3 Ce jour là, six journaux d’opposition – dont Le Cri du peuple et Le Père Duchêne – sont interdits par un décret spécial.

4 Le 3 avril 1871, les forces fédérées tentèrent de briser l’encerclement versaillais. Mal préparée et coordonnée, la sortie fut un cuisant échec.

5 Un décret fédéré du 5 avril prévoit « que toutes les personnes prévenues de complicité avec le gouvernement de Versailles … seront les otages du peuple de Paris  ».


COMMENTAIRES

 


  • jeudi 5 janvier 2012 à 17h31, par un-e anonyme

    OK
    UVSQ s’offre ce mois-ci un relooking.
    Une très bonne performance au niveau de la jeunesse.
    Boucle est bouclée et c’est une vraie joie.



  • vendredi 6 janvier 2012 à 15h08, par wuwei

    Nous nous avons Article XI. ouais.......!



  • samedi 7 janvier 2012 à 22h09, par Linda Mondry

    Bonjour, je ne vois pas (peut-être suis-je aveugle ?) de rubrique où vous contacter. Mais en voilà une de journaliste libre, si vous en voulez : http://www.comingout-info.be/2011/1...

    C’est mon travail, merci.

    Linda Mondry

    • lundi 9 janvier 2012 à 16h34, par un-e anonyme

      « Les congolais étaient toujours bien là. Toujours à danser et à chanter autours d’un feu de déchets. »

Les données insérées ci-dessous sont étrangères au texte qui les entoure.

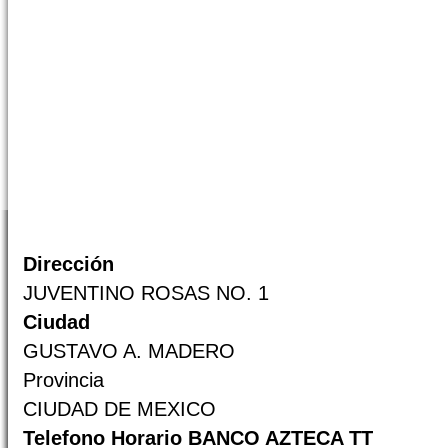
Dirección
JUVENTINO ROSAS NO. 1
Ciudad
GUSTAVO A. MADERO
Provincia
CIUDAD DE MEXICO
Telefono Horario BANCO AZTECA TT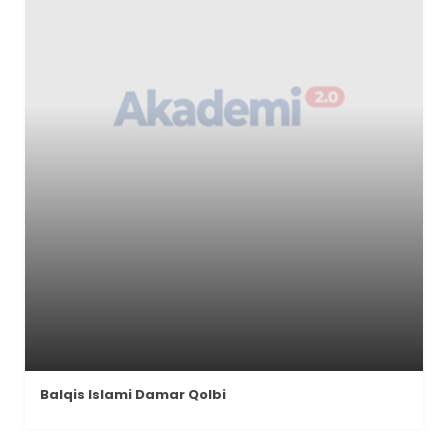
Balqis Islami Damar Qolbi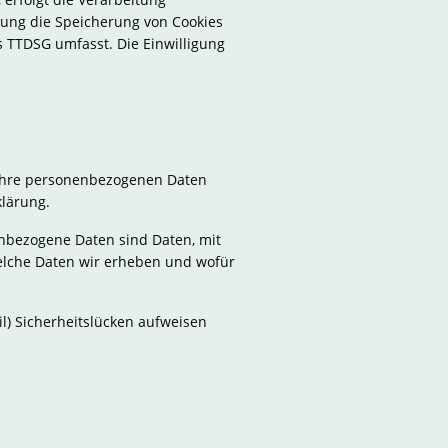
igung die Speicherung von Cookies
s TTDSG umfasst. Die Einwilligung
n Ihre personenbezogenen Daten
klärung.
nbezogene Daten sind Daten, mit
welche Daten wir erheben und wofür
l) Sicherheitslücken aufweisen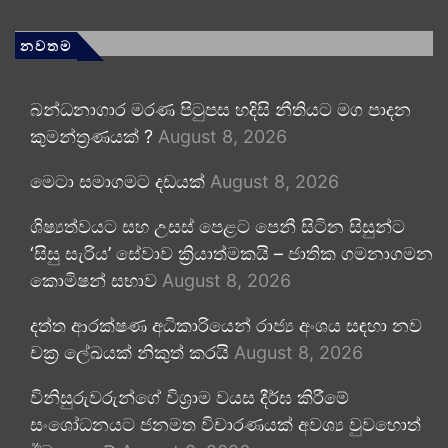
නවතම
බන්ධනාගාර මරණ පිටුපස හදිසි නීතියට මග පාදන
කුමන්ත්‍රණයක් ?
August 8, 2026
මෙටා සමාගමට දඩයක්
August 8, 2026
ශිෂ්‍යත්වයට සහ උසස් පෙළට පෙනී සිටින සිසුන්ට
‘සිසු සැරිය’ සේවාව ක්‍රියාත්මකයි – ජාතික ගමනාගමන
කොමිෂන් සභාව
August 8, 2026
දත්ත ආරක්ෂණ අධිකාරියෙන් රාජ්‍ය අංශය සඳහා නව
චක්‍ර ලේඛයක් නිකුත් කරයි
August 8, 2026
විනිසුරුවරුන්ගේ විශ්‍රාම වයස දීර්ඝ කිරීමේ
සංශෝධනයට ජනමත විචාරණයක් අවශ්‍ය වුවහොත්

      la révolte finale des esclaves en costards, je connais merci !
      alors là, même pour 30 euros, je prends pas un vol pour Bruxelles.
      Y’en a marre de ce cirque.
      Mais y’a pire :
      la page d’accueil de Fluide G, le « nouveau féminin sexy »

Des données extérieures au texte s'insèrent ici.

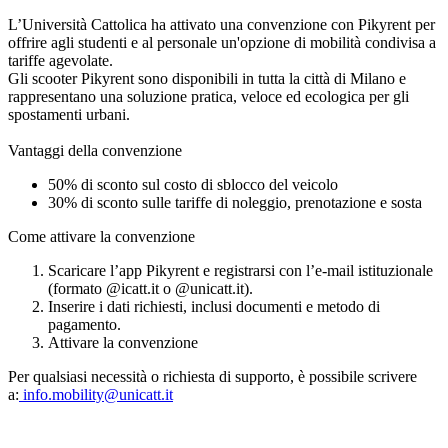
L’Università Cattolica ha attivato una convenzione con Pikyrent per
offrire agli studenti e al personale un'opzione di mobilità condivisa a
tariffe agevolate.
Gli scooter Pikyrent sono disponibili in tutta la città di Milano e
rappresentano una soluzione pratica, veloce ed ecologica per gli
spostamenti urbani.
Vantaggi della convenzione
50% di sconto sul costo di sblocco del veicolo
30% di sconto sulle tariffe di noleggio, prenotazione e sosta
Come attivare la convenzione
Scaricare l’app Pikyrent e registrarsi con l’e-mail istituzionale
(formato @icatt.it o @unicatt.it).
Inserire i dati richiesti, inclusi documenti e metodo di
pagamento.
Attivare la convenzione
Per qualsiasi necessità o richiesta di supporto, è possibile scrivere
a:
info.mobility@unicatt.it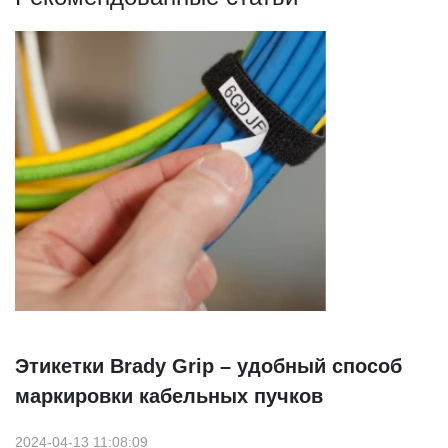
Этикетки Brady Grip – удобный способ
маркировки кабельных пучков
2024-04-13 11:08:09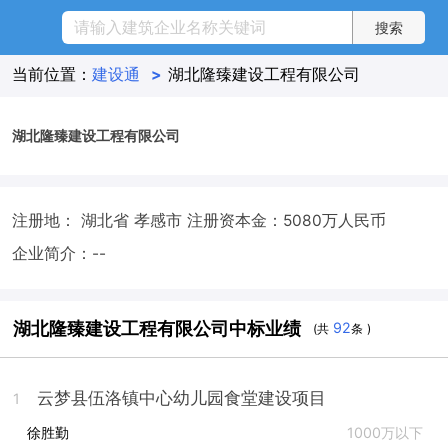
当前位置：
建设通
>
湖北隆臻建设工程有限公司
湖北隆臻建设工程有限公司
注册地： 湖北省 孝感市
注册资本金：5080万人民币
企业简介：--
湖北隆臻建设工程有限公司中标业绩
92
(共
条 )
云梦县伍洛镇中心幼儿园食堂建设项目
1
徐胜勤
1000万以下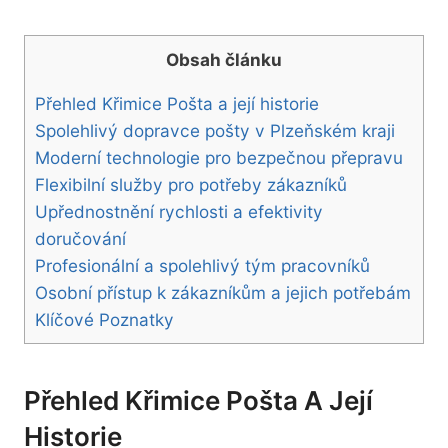
Obsah článku
Přehled Křimice Pošta a její historie
Spolehlivý dopravce pošty v Plzeňském kraji
Moderní technologie pro bezpečnou přepravu
Flexibilní služby pro potřeby zákazníků
Upřednostnění rychlosti a efektivity
doručování
Profesionální a spolehlivý tým pracovníků
Osobní přístup k zákazníkům a jejich potřebám
Klíčové Poznatky
Přehled Křimice Pošta A Její
Historie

  • vendredi 20 janvier 2012 à 10h15, par Télémax

     × Un historien a démontré il y a quelques années que la censure est plus forte aujourd’hui qu’elle n’était, non seulement au XIXe siècle, mais sous... Louis XV. Où tout était censuré par principe, mais sans que l’Etat ait les moyens de rendre la censure effective et d’empêcher les ouvrages « sulfureux » de circuler sous le manteau ; quand au contraire aujourd’hui tout est permis, mais personne ne s’autorise à franchir la ligne jaune.

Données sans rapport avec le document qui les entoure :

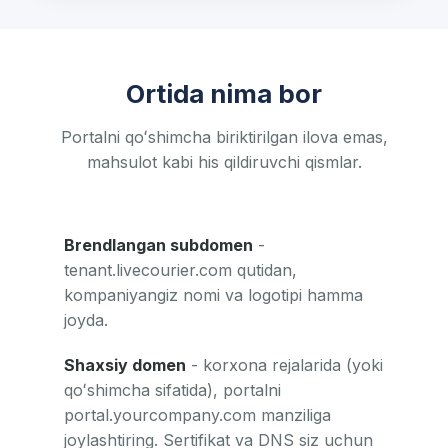
Ortida nima bor
Portalni qoʻshimcha biriktirilgan ilova emas,
mahsulot kabi his qildiruvchi qismlar.
Brendlangan subdomen
-
tenant.livecourier.com qutidan,
kompaniyangiz nomi va logotipi hamma
joyda.
Shaxsiy domen
- korxona rejalarida (yoki
qoʻshimcha sifatida), portalni
portal.yourcompany.com manziliga
joylashtiring. Sertifikat va DNS siz uchun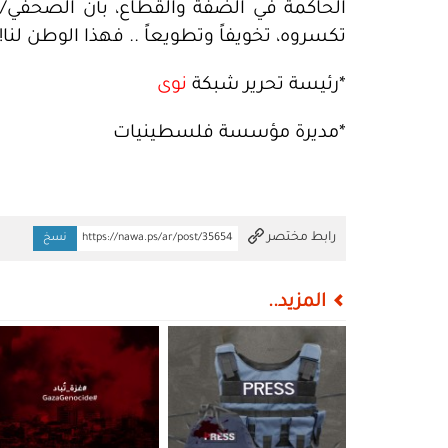
الحاكمة في الضفة والقطاع، بأن الصحفي/ة
تكسروه، تخويفاً وتطويعاً .. فهذا الوطن لنا!
*رئيسة تحرير شبكة
نوى
*مديرة مؤسسة فلسطينيات
تم النسخ
رابط مختصر
https://nawa.ps/ar/post/35654
نسخ
المزيد..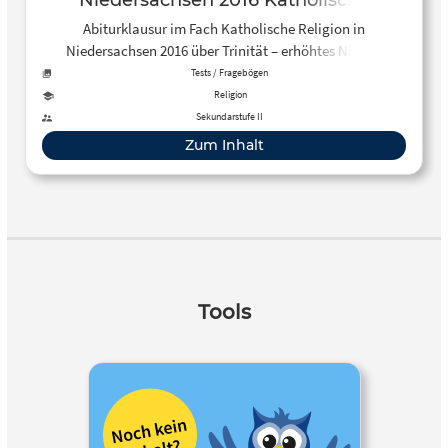
Niedersachsen 2016 Katholische
Religion Kurs auf erhöhtem
Abiturklausur im Fach Katholische Religion in
Anforderungsniveau (eA) Aufgabe 2
Niedersachsen 2016 über Trinität – erhöhtes Niveau
Tests / Fragebögen
Religion
Sekundarstufe II
Zum Inhalt
Tools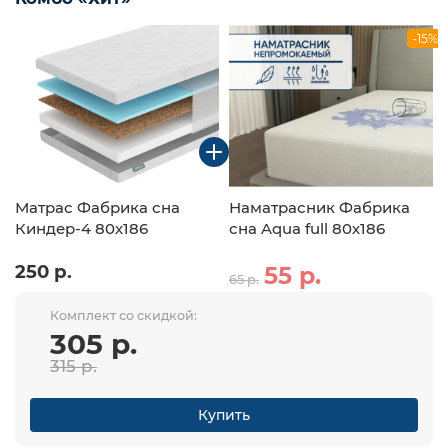
-15%
Матрас Фабрика сна
Наматрасник Фабрика
Киндер-4 80х186
сна Aqua full 80х186
250 р.
55 р.
65 р.
Комплект со скидкой:
305 р.
315 р.
Купить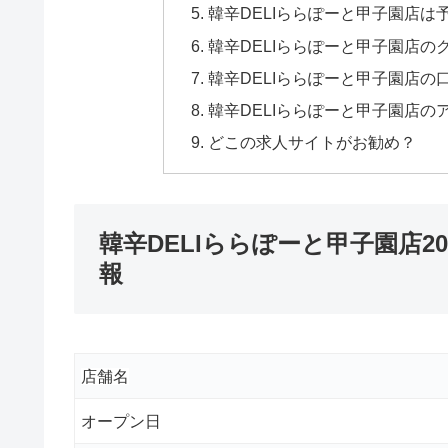
韓辛DELIららぽーと甲子園店は
韓辛DELIららぽーと甲子園店の
韓辛DELIららぽーと甲子園店の
韓辛DELIららぽーと甲子園店の
どこの求人サイトがお勧め？
韓辛DELIららぽーと甲子園店2
報
店舗名
オープン日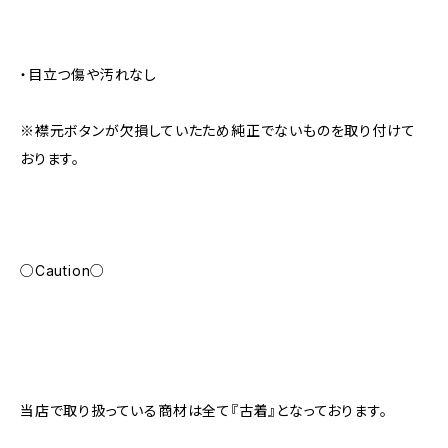
・目立つ傷や汚れなし
※襟元ボタンが欠損していたため純正でないものを取り付けて
おります。
○Caution○
当店で取り扱っている商材は全て『古着』となっております。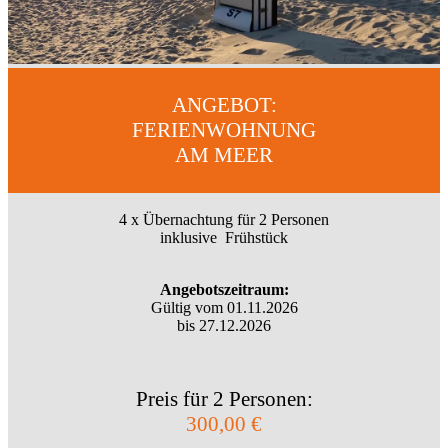
ANGEBOT:
FERIENWOHNUNG
AM MEER
4 x Übernachtung für 2 Personen
inklusive Frühstück
Angebotszeitraum:
Gültig vom 01.11.2026
bis 27.12.2026
Preis für 2 Personen:
300,00 €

     × Charb, directeur de « Charlie-Hebdo », qui conteste la puissance de la censure aujourd’hui, avance l’argument de l’antimilitarisme, qui serait parfaitement libre désormais. Comme si c’était Cabu ou « Charlie-Hebdo » qui avaient mis fin au service militaire. Non, il y a été mis fin pour des raisons budgétaires, et que toutes les caricatures antimilitaristes de Cabu n’empêchent pas la France d’être un des plus gros exportateurs d’armes de destruction massive.